Exercise data =

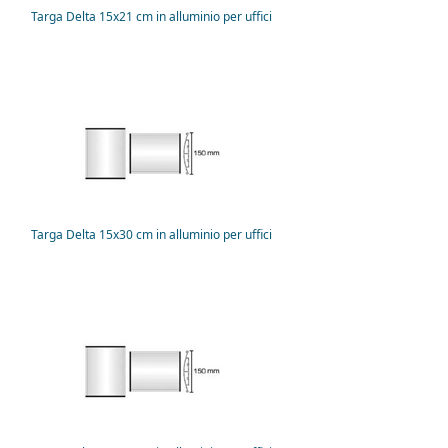
Targa Delta 15x21 cm in alluminio per uffici
Targa Delta 15x30 cm in alluminio per uffici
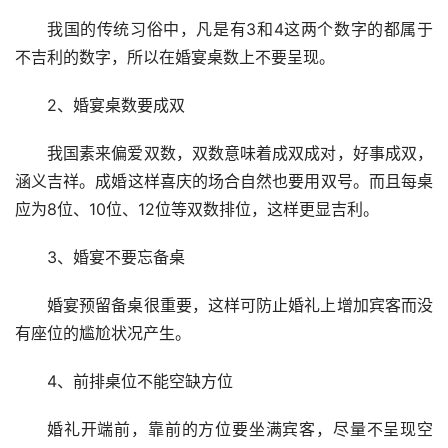
我国的传统习俗中，凡是有3和4这两个数字的都属于
不吉利的数字，所以在婚宴桌数上不要呈现。
2、婚宴桌数要成双
我国素来偏爱双数，双数意味着成双成对，好事成双，
涵义吉祥。成婚这样喜庆的场合自然也要用双号。而且每桌
应为8位、10位、12位等双数排位，这样更显吉利。
3、婚宴不要忘备桌
婚宴预留备桌很重要，这样可防止婚礼上增加宾客而没
有座位的尴尬状况产生。
4、前排桌位不能空缺方位
婚礼开端前，靠前的方位要坐满宾客，尽量不呈现空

Work task =
Search the data for the string "alluminio" and copy every line where it appears.

Task response =
Targa Delta 15x21 cm in alluminio per uffici
Targa Delta 15x30 cm in alluminio per uffici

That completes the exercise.